We know that organizational culture affects performance. And culture is mentioned throughout this report as a system component with the implication that it is an important factor, but it is not defined until a third of the way through the report.**** The NASEM committee apparently assumes everyone knows what culture is, and that’s a problem because groups, even in the same field, often do not share a common definition of culture.
But the lack of a definition doesn’t stop the authors from hanging all sorts of attributes on the culture tree. For example, the recommendation details include “Nurture (establish and sustain) organizational culture that supports change management, psychological safety, vulnerability, and peer support.” (p. 7) This is mostly related to getting clinicians to recognize their own burnout and seek help, and removing the social stigma associated with getting help. There are a lot of moving parts in this recommendation, not the least of which is overcoming the long-held cultural ideal of the physician as a tough, all-knowing, powerful authority figure.
Teamwork and participatory decision making are promoted (pp. 10, 51) but this can be a major change for organizations that traditionally have strong silos and value adherence to established procedures and protocols.

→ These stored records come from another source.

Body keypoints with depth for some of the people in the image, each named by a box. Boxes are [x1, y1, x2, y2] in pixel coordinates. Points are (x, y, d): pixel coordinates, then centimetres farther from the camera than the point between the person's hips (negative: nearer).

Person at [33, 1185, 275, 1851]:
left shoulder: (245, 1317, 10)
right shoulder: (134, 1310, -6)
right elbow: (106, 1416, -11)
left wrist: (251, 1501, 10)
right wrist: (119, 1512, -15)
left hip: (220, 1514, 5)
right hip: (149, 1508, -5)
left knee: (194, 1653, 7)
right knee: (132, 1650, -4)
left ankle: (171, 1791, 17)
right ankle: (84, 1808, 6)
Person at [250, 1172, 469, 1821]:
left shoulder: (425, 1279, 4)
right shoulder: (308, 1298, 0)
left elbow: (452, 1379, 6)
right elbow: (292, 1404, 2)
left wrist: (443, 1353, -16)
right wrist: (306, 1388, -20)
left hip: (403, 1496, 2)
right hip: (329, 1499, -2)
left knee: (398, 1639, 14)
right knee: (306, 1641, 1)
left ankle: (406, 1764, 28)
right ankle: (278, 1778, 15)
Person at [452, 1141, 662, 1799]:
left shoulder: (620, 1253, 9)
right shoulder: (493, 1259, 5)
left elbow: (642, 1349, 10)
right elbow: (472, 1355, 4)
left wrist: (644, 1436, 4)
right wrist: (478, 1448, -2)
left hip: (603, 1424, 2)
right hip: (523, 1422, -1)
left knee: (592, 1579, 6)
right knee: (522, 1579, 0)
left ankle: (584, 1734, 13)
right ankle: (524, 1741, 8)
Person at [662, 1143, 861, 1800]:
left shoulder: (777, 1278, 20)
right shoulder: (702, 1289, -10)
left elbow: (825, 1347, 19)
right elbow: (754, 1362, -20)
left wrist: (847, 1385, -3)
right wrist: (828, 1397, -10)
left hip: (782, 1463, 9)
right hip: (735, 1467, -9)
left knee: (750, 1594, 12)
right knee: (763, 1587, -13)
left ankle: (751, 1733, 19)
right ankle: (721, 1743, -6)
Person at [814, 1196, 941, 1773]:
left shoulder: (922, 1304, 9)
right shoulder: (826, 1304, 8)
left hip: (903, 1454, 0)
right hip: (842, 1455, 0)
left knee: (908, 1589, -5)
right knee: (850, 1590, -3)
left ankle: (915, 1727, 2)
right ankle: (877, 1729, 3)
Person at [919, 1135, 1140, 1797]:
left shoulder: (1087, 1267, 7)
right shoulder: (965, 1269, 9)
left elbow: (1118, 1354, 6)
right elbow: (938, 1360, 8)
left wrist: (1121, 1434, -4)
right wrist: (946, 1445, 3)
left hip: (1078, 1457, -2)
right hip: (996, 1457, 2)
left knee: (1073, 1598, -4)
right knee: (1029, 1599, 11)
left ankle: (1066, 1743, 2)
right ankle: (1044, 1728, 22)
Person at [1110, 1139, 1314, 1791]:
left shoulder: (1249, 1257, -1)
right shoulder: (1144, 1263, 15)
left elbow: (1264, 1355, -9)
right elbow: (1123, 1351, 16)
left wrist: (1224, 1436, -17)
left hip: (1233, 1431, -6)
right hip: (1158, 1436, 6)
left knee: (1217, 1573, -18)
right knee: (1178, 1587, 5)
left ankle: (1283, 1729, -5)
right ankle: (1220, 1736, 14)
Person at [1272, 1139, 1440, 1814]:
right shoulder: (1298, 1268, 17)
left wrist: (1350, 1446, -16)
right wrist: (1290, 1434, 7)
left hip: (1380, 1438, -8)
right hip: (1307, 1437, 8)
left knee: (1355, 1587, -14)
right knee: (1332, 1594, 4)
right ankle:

There are bromides sprinkled through the report. For example, “Leadership, policy, culture, and incentives are aligned at all system levels to achieve quality aims and promote integrity, stewardship, and accountability.” (p. 25) That sounds worthy but is a huge task to specify and implement. Same with calling for a culture of continuous learning and improvement, or in the committee’s words a “Leadership-instilled culture of learning—is stewarded by leadership committed to a culture of teamwork, collaboration, and adaptability in support of continuous learning as a core aim” (p. 51)
Are the recommendations useful?
We hope so. We are not behavioral scientists but the recommendations appear to represent sensible actions. They may help and probably won’t hurt—unless a health care organization makes promises that it cannot or will not keep. That said, the recommendations are pretty vanilla and the NASEM committee cannot be accused of going out on any limbs.
Bottom line: Clinician burnout undoubtedly has a negative impact on patient care and outcomes. Anything that can reduce burnout will improve the performance of the health care system. However, this report does not appreciate the totality of cultural change required to implement the modest recommendations.
* National Academies of Sciences, Engineering, and Medicine, “Taking Action Against Clinician Burnout: A Systems Approach to Professional Well-Being,” (Washington, DC: The National Academies Press, 2019).
** “Burnout is a syndrome characterized by high emotional exhaustion, high depersonalization (i.e., cynicism), and a low sense of personal accomplishment from work.” (p. 1) “Clinician burnout is associated with an increased risk of patient safety incidents . . .” (p. 2)
*** As an aside, the word “systems” is mentioned over 700 times in the report.
**** “Organizational culture is defined by the fundamental artifacts, values, beliefs, and assumptions held by employees of an organization (Schein, 1992). An organization’s culture is manifested in its actions (e.g., decisions, resource allocation) and relayed through organizational structure, focus, mission and value alignment, and leadership behaviors” (p. 99) This is good but it should have been presented earlier in the report.